Delta Air Lines (DAL), the second largest U.S. airline, reported first quarter adjusted net loss of 38 cents outpacing the Zacks Consensus Estimate of net loss of 50 cents on large fare hikes, despite higher fuel costs.

Delta raised its ticket prices for domestic as well as international flights several times in the reported quarter, which helped to cover at least 70% of the rising fuel costs. However, the adjusted net loss was wider than the year-ago loss of 23 cents. The deterioration could be due to the weak traffic in Japan resulting from the March 11 earthquake and tsunami.

Revenue

Revenue climbed 13% year over year to $7.7 billion and inched past the Zacks Consensus Estimate of $7.6 billion. Flight cancellations due to severe weather conditions as well as lower demand for air travel in Japan adversely affected revenues by $90 million and $35 million, respectively, in the first quarter.

Delta Air Lines was affected the most to the natural calamity in Japan as it has the largest presence in the country relative to other U.S. carriers such as United Continental Holdings Inc. (UAL), AMR Corporation (AMR) and Southwest Airlines Co. (LUV). Notably, Delta generates almost $2 billion in revenue every year from planes flying the Tokyo hub.

Passenger revenue per available seat mile (PRASM) rose 7% year over year, led by a 16% PRASM jump in Latin America and an 11% increase in the Pacific. Airlines traffic, measured in billions of revenue passenger miles, inched up 1% year over year. Capacity or available seat miles grew 5% and load factor (percentage of seats filled with passengers) fell 310 basis points year over year.

On an annualized basis, Passenger, Cargo and Other revenues increased 13%, 42% and 6%, respectively, in the reported quarter.

Operating Expenses

The company’s total operating expenses rose 16% year over year due to higher fuel expense, employee wage increases, maintenance volumes, and capacity and revenue related expenses.

Consolidated unit cost or cost per available seat mile (CASM), excluding fuel and special items, increased 3% and CASM, including fuel and special items, grew 10% year over year in the reported quarter.

Liquidity

Delta Air Lines continues to enjoy a solid balance sheet. At the end of the first quarter, the company had $5.5 billion in unrestricted liquidity including $2.9 billion in cash and $1.6 billion in undrawn revolving credit facilities. The company reduced its adjusted net debt to $14.5 billion from $15 billion at the end of fiscal 2010.

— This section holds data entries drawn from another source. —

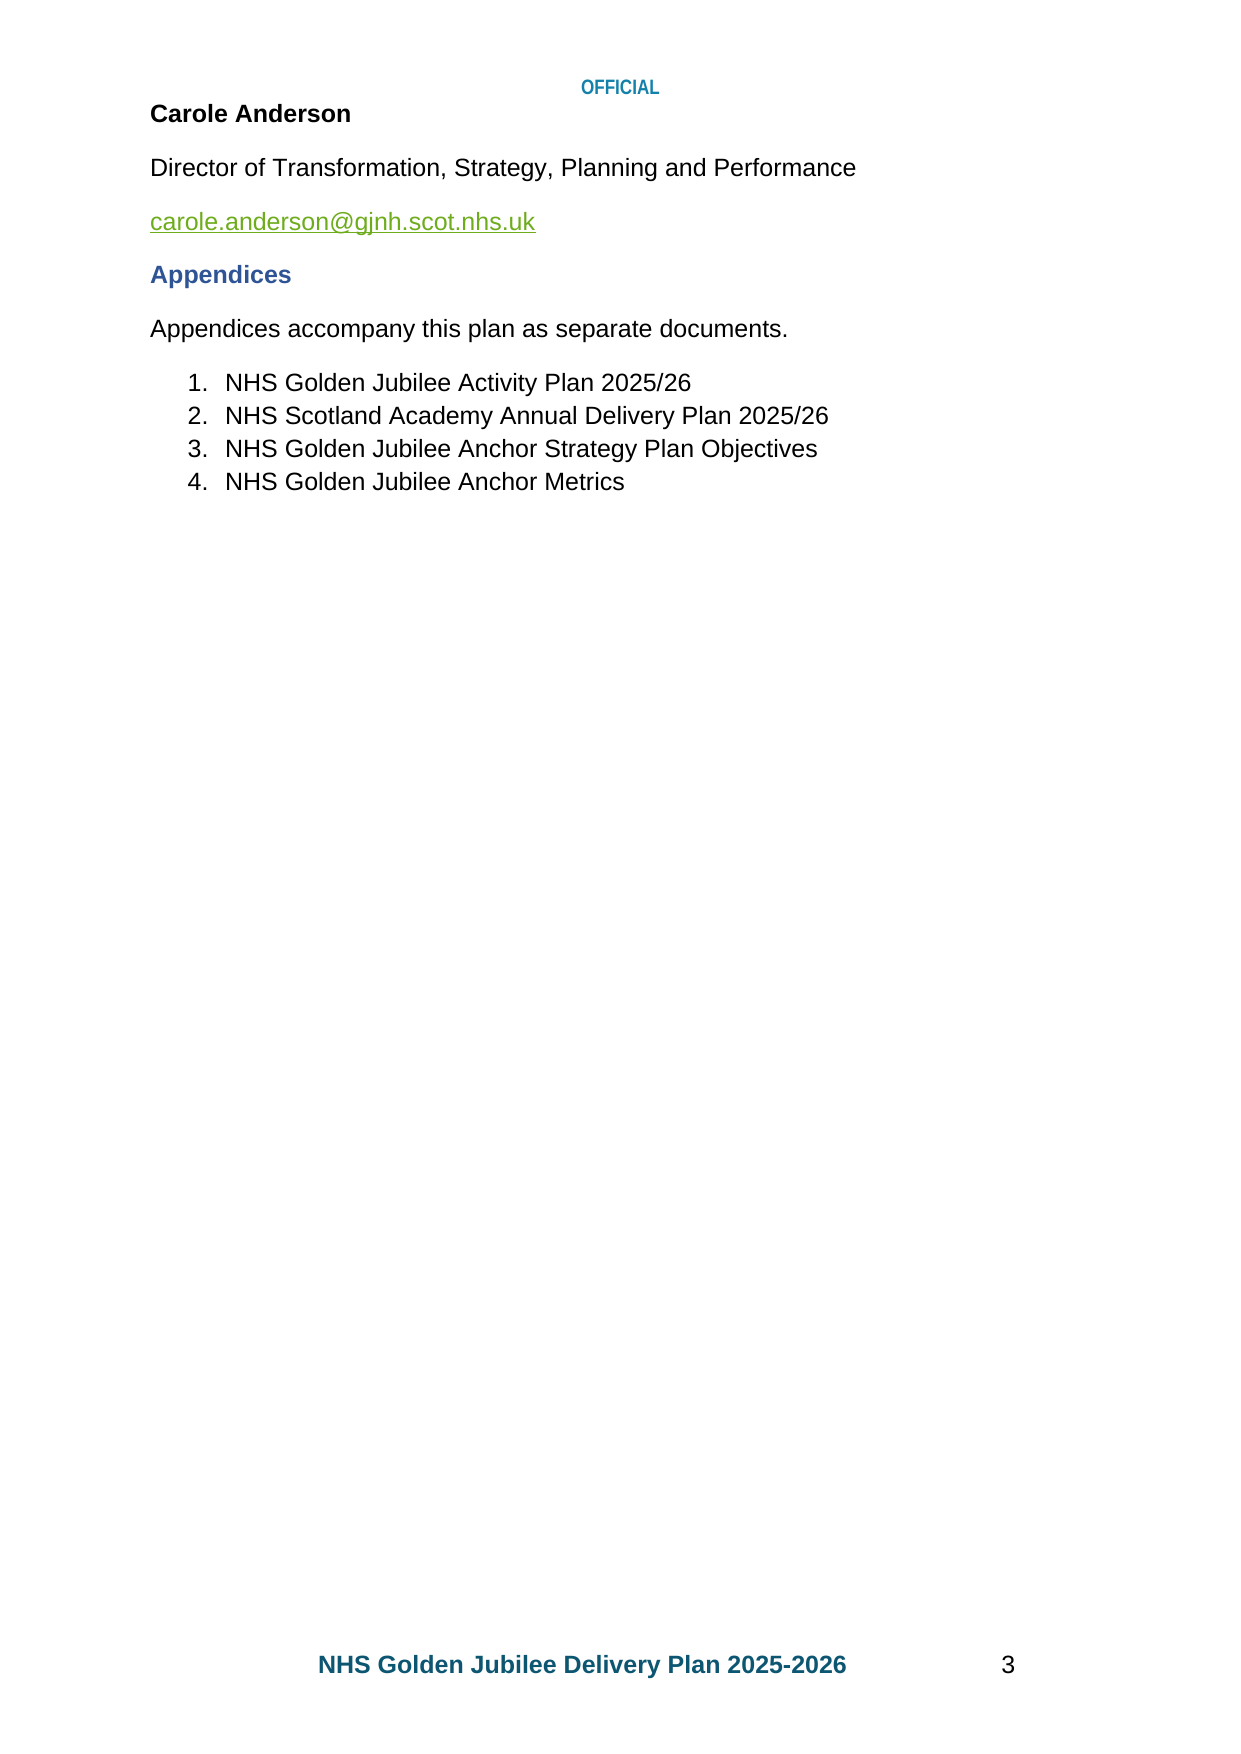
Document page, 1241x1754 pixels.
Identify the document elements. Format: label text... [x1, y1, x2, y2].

list NHS Scotland Academy Annual Delivery Plan 2025/26 [187, 401, 1090, 430]
text Director of Transformation, Strategy, Planning and Performance [150, 153, 1090, 182]
list NHS Golden Jubilee Activity Plan 2025/26 [187, 368, 1090, 397]
text Appendices [150, 261, 1090, 289]
text Carole Anderson [150, 99, 1090, 128]
list NHS Golden Jubilee Anchor Metrics [187, 467, 1090, 496]
text Appendices accompany this plan as separate documents. [150, 314, 1090, 343]
text carole.anderson@gjnh.scot.nhs.uk [150, 207, 1090, 235]
list NHS Golden Jubilee Anchor Strategy Plan Objectives [187, 434, 1090, 463]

The company generated operating cash flow and free cash flow of $788 million and $452 million, respectively, in the reported quarter.

Guidance

Delta Air Lines expects double-digit unit revenue growth in the second quarter of 2011. The company expects operating margin in the range of 7–9% and consolidated unit cost, excluding fuel, to grow 2-4% from the year-ago level. Fuel price is estimated at approximately $3.26 per gallon and total liquidity at $5.8 billion in the upcoming quarter.

Further, for the second half of the year, Delta plans to cut its capacity in markets where fare hikes are unable to cope with higher fuel prices.

Our Analysis

For the short term (1–3 months), a Sell rating was retained for Delta with the Zacks # 4 Rank due to surging fuel prices and falling demand in Japan.Further, unionized labor, debt loaded balance sheet and competitive threats make us cautious on the stock.

However, we believe Delta Air Lines’ aggressive fare hike actions, cutting capacity as well as hedging strategies will help it to recover higher fuel costs. The company has hedged 49% of its fuel prices for the second quarter, up from 41% in the reported quarter. Based on these expectations, we are currently maintaining our long-term Neutral recommendation on the stock.